Where is the majority of patient data? With their GP.

Will GPs and the hospital scrap their existing systems in favour of myhr? In ADHA's dreams.

Suppose myhr didn't exists, would the data still flow. Yes. Has the myhr made anything easier? No. Has the myhr increased the GP's work load. Yes.

Has the risk of a data breach been increased? Yes.

As Cory Doctorow says:

"The best way to secure data is never to collect it in the first place. Data that is collected is likely to leak. Data that is collected and retained is certain to leak."
http://locusmag.com/2016/09/cory-doctorowthe-privacy-wars-are-about-to-get-a-whole-lot-worse/

Sharing your data with health professionals is a good thing.

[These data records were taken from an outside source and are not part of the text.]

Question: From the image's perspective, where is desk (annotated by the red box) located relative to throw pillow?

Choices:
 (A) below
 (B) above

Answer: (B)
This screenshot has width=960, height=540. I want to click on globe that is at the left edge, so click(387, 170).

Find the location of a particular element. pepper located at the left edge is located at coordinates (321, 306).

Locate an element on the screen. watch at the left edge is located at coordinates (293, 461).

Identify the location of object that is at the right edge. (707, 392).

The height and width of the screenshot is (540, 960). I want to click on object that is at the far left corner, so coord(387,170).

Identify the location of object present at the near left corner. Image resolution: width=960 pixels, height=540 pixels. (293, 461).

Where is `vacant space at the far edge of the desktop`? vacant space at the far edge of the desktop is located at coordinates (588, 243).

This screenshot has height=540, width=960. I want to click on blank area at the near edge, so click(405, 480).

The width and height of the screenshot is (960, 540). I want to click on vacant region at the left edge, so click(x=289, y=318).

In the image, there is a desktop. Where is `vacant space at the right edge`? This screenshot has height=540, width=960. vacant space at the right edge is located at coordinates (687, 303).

Giving it to the government isn't.

Bernard Robertson-Dunn said...

The government says "You won’t need to worry about having to remember and repeat your health history like medicines, details of chronic conditions, and dates of recent tests with different or new healthcare providers."

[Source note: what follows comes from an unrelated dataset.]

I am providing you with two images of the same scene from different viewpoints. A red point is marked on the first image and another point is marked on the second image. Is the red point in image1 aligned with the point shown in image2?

https://myhealthrecord.gov.au/internet/mhr/publishing.nsf/Content/find-out-benefits

Here's a typical hospital admission form:

http://mns.org.au/wps/wcm/connect/mns/assets/documents/patients-and-visitors/patient-health-summary

Do you suppose anyone at ADHA has actually looked to see if the data in myhr reliably covers all (or even most, or even some) of the data required for hospital admission?

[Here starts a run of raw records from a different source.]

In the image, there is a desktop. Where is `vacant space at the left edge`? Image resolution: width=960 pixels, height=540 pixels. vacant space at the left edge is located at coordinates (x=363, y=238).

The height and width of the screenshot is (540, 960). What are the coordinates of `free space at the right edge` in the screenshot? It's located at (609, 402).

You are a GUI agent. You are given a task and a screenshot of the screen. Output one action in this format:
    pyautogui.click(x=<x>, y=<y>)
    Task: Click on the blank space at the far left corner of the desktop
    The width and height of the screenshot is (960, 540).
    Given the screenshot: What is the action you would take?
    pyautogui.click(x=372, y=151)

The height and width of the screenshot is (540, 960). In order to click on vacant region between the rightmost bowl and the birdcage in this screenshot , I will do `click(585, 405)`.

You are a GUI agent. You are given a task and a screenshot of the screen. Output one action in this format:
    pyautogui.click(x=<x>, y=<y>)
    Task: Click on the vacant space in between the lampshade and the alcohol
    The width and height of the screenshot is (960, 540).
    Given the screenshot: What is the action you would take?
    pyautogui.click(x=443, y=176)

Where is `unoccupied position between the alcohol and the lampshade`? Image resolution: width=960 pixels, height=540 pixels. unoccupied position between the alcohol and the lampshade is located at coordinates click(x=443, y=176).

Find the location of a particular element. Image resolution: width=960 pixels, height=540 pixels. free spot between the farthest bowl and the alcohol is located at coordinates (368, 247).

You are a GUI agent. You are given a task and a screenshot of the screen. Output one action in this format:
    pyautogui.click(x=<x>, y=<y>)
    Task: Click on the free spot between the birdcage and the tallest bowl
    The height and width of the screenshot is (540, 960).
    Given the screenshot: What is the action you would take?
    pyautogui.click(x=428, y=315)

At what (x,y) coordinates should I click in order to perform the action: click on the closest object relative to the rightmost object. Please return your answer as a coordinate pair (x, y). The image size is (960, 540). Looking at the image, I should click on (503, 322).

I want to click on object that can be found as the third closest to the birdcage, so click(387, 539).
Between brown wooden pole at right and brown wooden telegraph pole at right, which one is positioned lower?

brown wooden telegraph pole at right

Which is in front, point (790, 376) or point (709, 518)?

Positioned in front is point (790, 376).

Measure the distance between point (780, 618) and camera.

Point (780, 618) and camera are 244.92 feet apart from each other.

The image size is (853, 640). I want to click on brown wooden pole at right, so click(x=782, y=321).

IMHO, the biggest problem with the data in myhr is it is not a positive affirmation of the state of a patient's health or of their past problems/treatment.

For example, this question from teh admission form: "Do you take or have you taken steroids, chemotherapy, immunosuppressants?"

If your myhr does not say that you are taking or have taken any of these medications, does that mean
a) No, you have not, or
b) Yes you do/have but haven't put that data into myhr?

In other words when it comes to hospital admissions (and other similar situations that require positive affirmation) myhr is useless.

In fact the myhealthrecord.gov.au website says that the data in myhr is not to be relied on and should be confirmed with the patient.

This all means that the government's claims that "You won’t need to worry about having to remember and repeat your health history like medicines, details of chronic conditions" is unjustified.

When do you suppose ADHA will realise this?

When do you suppose they will tell the good folk of Berrigan who have signed up for a myhr?

Trevor3130 said...

I went to an after-hours clinic yesterday. Filled out the one-page form with bare minimum of detail, and with nothing about significant past events, since they weren't relevant to the acute complaint. Except for one, so I asked the GP if she could access the Eastern Health records. No. Though the sign out the front displays the Eastern Health logo. The thought of asking her about the MyHR passed by, fleetingly.
The receptionist was typing into their EHR from the form I filled out.
There are good arguments *for* a centralised EHR in this little vignette, but any data in it would have to be presented so that it could be useful, rather than, at best, incomplete, and at worst a distraction.
I look forward to the day when the after-hours GP can say to her device "Alexa, find all of Trevor's health data and tell me about the things I need to know for this episode of care."

Anonymous said...

The relationship between patient and doctor is as old as medicine itself. I logged into a computer and checked my symptoms, did I feel any better, no. I went to my GP and we discussed things, a couple of things I never thought to ask, somehow I left I’ll but somehow feeling better and at least a little more cared about.
Despite advances in drugs, surgery and scans, the process of getting better always starts with a conversation.
As a patient I think I will come better prepared with questions and some notes on the experience of my condition so as to better contribute and help the doctor. That is if through the MyHR we are still permitted to have a conversation.